Baseball Prospectus released the first run of their 2010 PECOTA numbers this week, which makes for much fun in the stat-centric baseball community. PECOTA differentiates itself from many of the other predictors by finding pools of comparable players to make their predictions. While the numbers are premium content (and can also be found in the printed annual), I will share a few of the items that jumped out at me about the Tigers.
The system puts the Tigers at 78-84 which is 3rd place in the AL Central behind the division leading Twins (83-79) and the second place White Sox (80-82). The Tigers run prevention is pegged at 2nd in the division at 776 runs allowed; the White Sox are first at 751. But an offense full of questions from young and old players alike is expected to be the division’s worst.
At an individual level the system predicted two pairs of players to be remarkably similar. On the pitching side of things Justin Verlander and Max Scherzer are expected to be nearly identical. Scherzer gets a slight edge in ERA (.12 runs better) and strikeout rate while Verlander gets the edge in walk rate and home run rate, but these differences are remarkably small.
On the offensive side of things, Alex Avila and Gerald Laird are projected to be equivalent players offensively. They are within 5 points of BA, 2 points of OBP and 1 point of SLG of each other. Before discrediting the system altogether keep in mind a couple things. First, Avila of course shined in his brief stint with the Tigers, but those numbers were better than what he’d posted as a minor leaguer and shouldn’t be used as his benchmark going forward. Second, there is very little data to draw from in predicting Avila, and there isn’t a great collection of similar players to project from. Avila’s similarity score is 37, which is quite low.
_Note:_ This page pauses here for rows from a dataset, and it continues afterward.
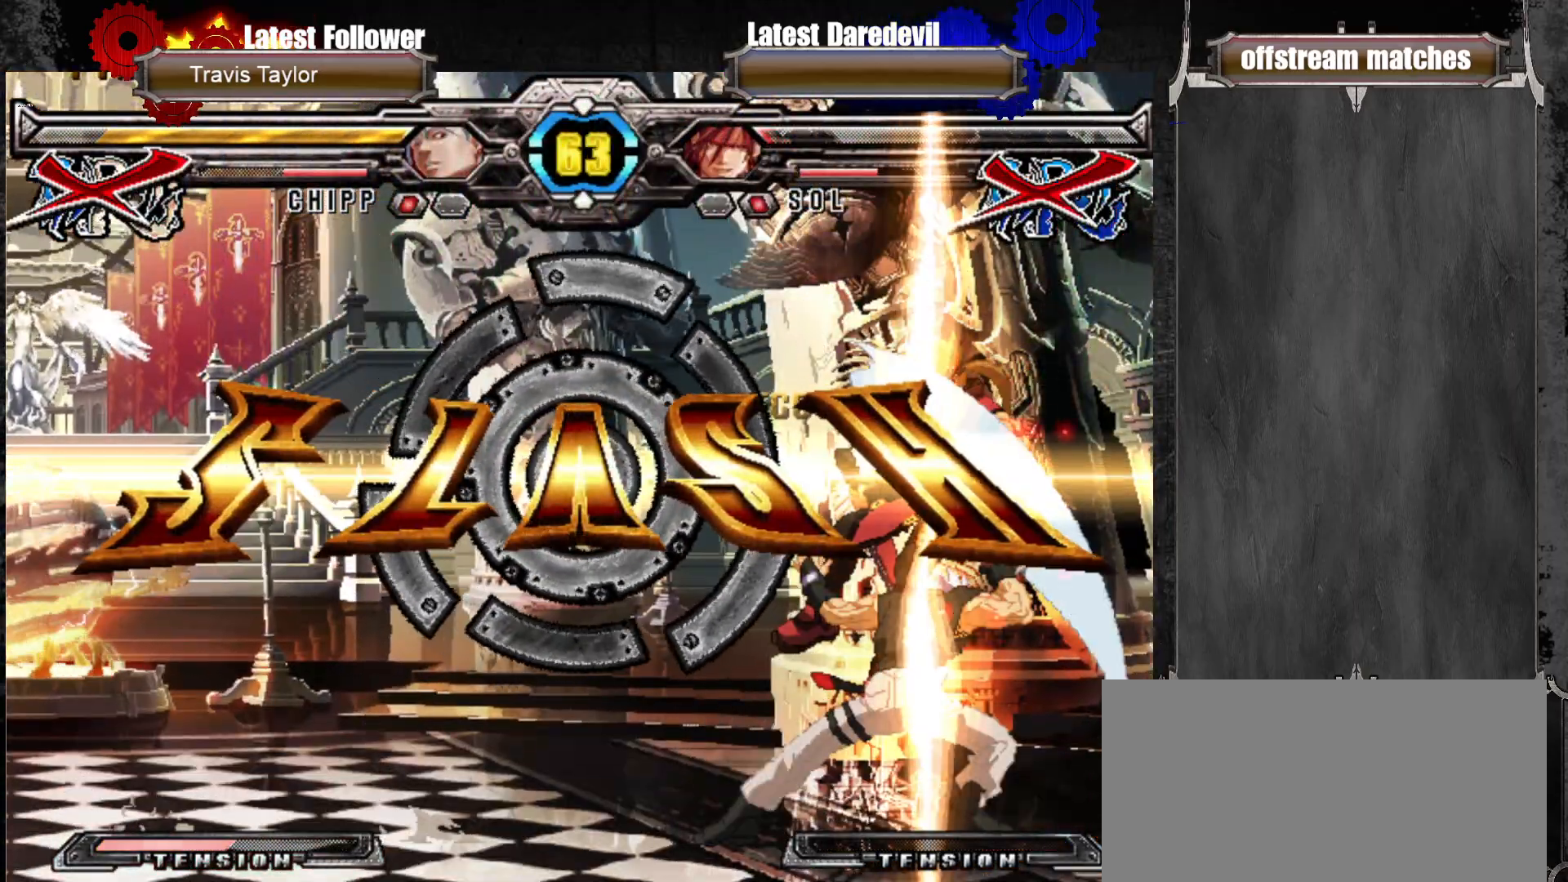
{"dt_ms": 500, "buttons": [], "left_stick": "center", "events": []}
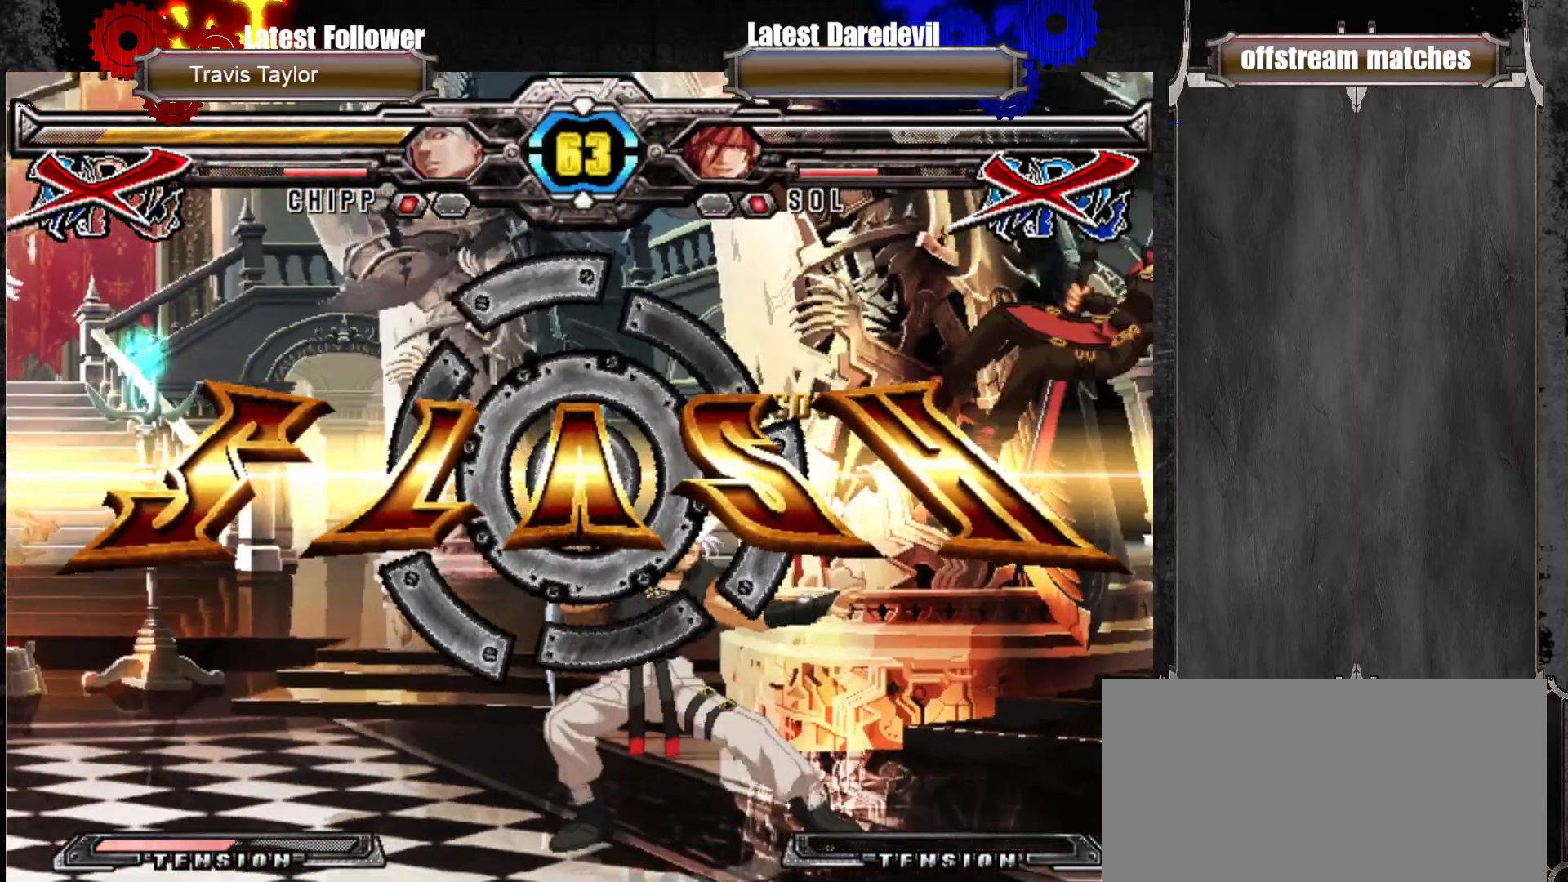
{"dt_ms": 500, "buttons": [], "left_stick": "center", "events": []}
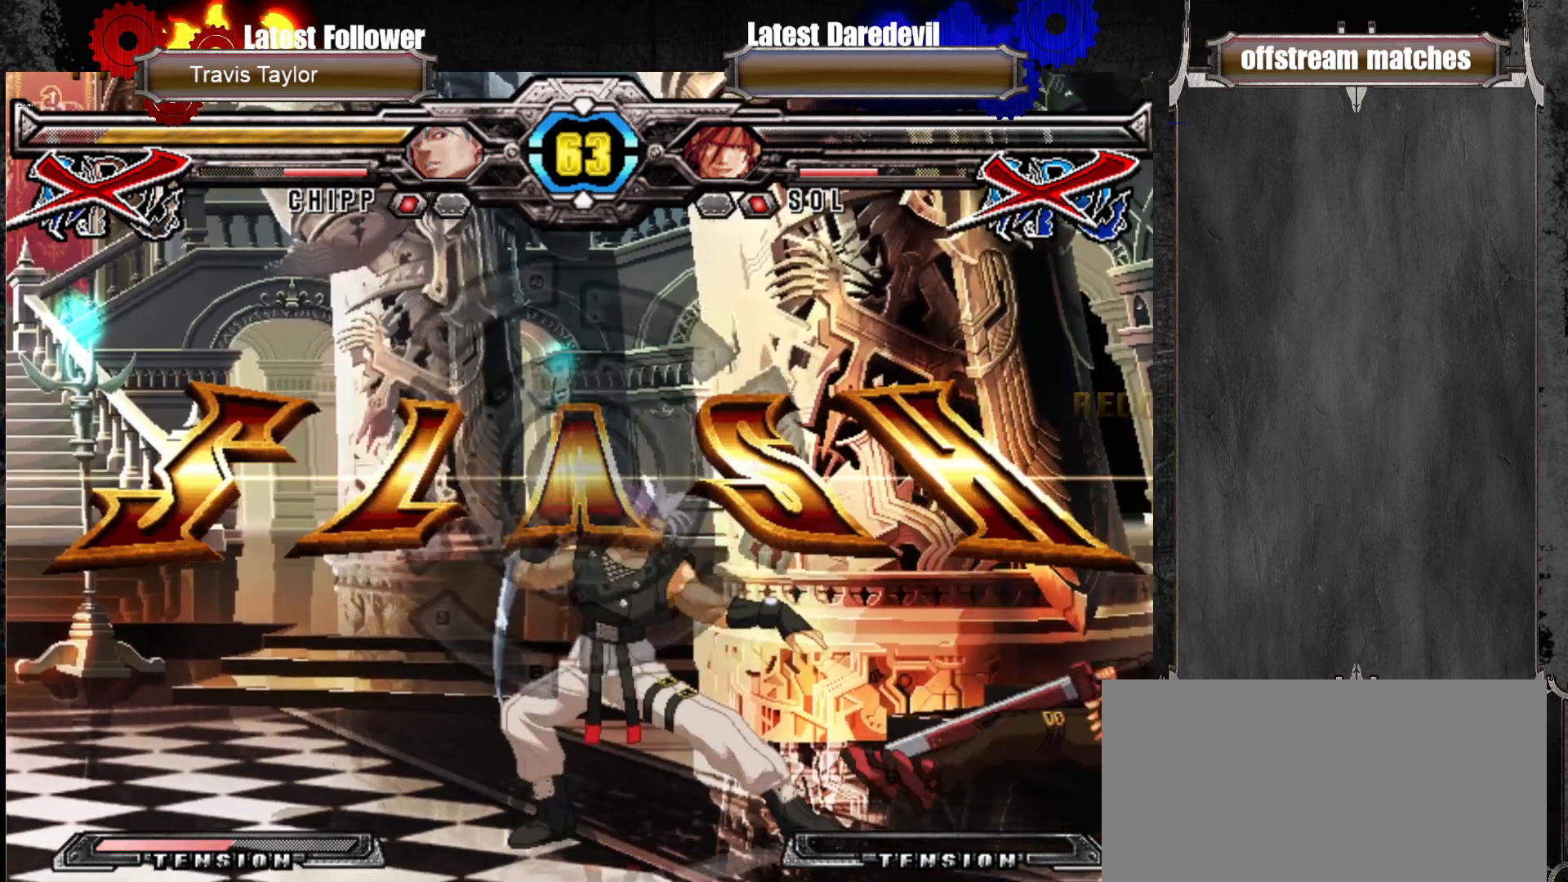
{"dt_ms": 500, "buttons": [], "left_stick": "center", "events": []}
Of course predictions are just predictions. Things will deviate, but there is some solid methodology behind many of the numbers. BP’s defensive metrics aren’t their strong suit and the Tigers could have some more upside on the run prevention end of things. But a slightly below .500 record does “feel” right for this team right now. So does a shot at the division if a few things fall the Tigers way (Jackson/Sizemore/Robertson/Bonderman/left field). Such is life in the AL Central.